Don’t forget about parasite control ust because it’s winter… Fleas, worms and even ticks are out there, just waiting for Fido or Fluffy!

By: Emily Burnie

Not only does it not get cold enough, for long enough in Nova Scotia to kill most parasites, but many of them can live indoors in our warm, cozy houses.

Fleas thrive in our mild Nova Scotian winters. Here at the hospital we see as many cases of flea allergy in February as we do in July, and every year is getting worse. All indoor-outdoor pets should be on flea control all year round as a preventative. If fleas do make it inside, be sure to treat all pets in the house (including small pets like hamsters, rabbits and mice) for at least 3 months.

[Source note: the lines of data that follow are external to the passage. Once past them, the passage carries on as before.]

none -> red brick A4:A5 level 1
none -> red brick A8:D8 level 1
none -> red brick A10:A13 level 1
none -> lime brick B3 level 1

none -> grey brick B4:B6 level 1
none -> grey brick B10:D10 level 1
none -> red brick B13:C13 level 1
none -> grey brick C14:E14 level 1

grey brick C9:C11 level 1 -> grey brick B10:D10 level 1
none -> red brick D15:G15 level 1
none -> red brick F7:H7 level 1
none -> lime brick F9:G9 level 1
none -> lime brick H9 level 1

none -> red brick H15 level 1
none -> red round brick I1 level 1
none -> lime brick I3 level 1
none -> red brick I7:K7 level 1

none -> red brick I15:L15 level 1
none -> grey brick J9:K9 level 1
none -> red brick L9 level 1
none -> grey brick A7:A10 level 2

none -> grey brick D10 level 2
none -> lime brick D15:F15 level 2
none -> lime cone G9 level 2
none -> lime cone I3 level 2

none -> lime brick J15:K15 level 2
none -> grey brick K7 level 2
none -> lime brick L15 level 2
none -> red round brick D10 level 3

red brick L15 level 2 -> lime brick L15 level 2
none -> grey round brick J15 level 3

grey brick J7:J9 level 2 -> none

The most common intestinal worm we see in the winter is tapeworm. These are contracted by hunting and eating infected rodents or swallowing infected fleas while grooming, so are therefore not temperature dependent. These worms usually appear as small worm segments stuck to the bum fur of pets that look like a grain of rice. They are not transmissible between pets. One or two doses of de-wormer is all you need to get rid of tapeworm, unless your pet is constantly exposed. So, if there are fleas in the house you need to get rid of the fleas first, and then deal with the tapeworm; and for hunting cats deworming 4 times/year is a good idea.

Ticks are not very common in the winter, but it is still possible to see them. If the temperature is above 7°C for more than 72 hours the ticks will start to “wake up” and be searching for a meal. So, if you’re taking Fido for a walk in the woods during the February thaw, be sure to check him over for ticks when you get back!

Other intestinal parasites like hookworm, roundworm, giardia, coccidia, etc. are less common in the winter than the summer, but they’re still out there and can be affecting our pets. Remember to deworm pets year round and have a fecal exam done at least once/year (once/season is best for indoor/outdoor pets) to help find any parasite problems before they make Fluffy or Fido sick.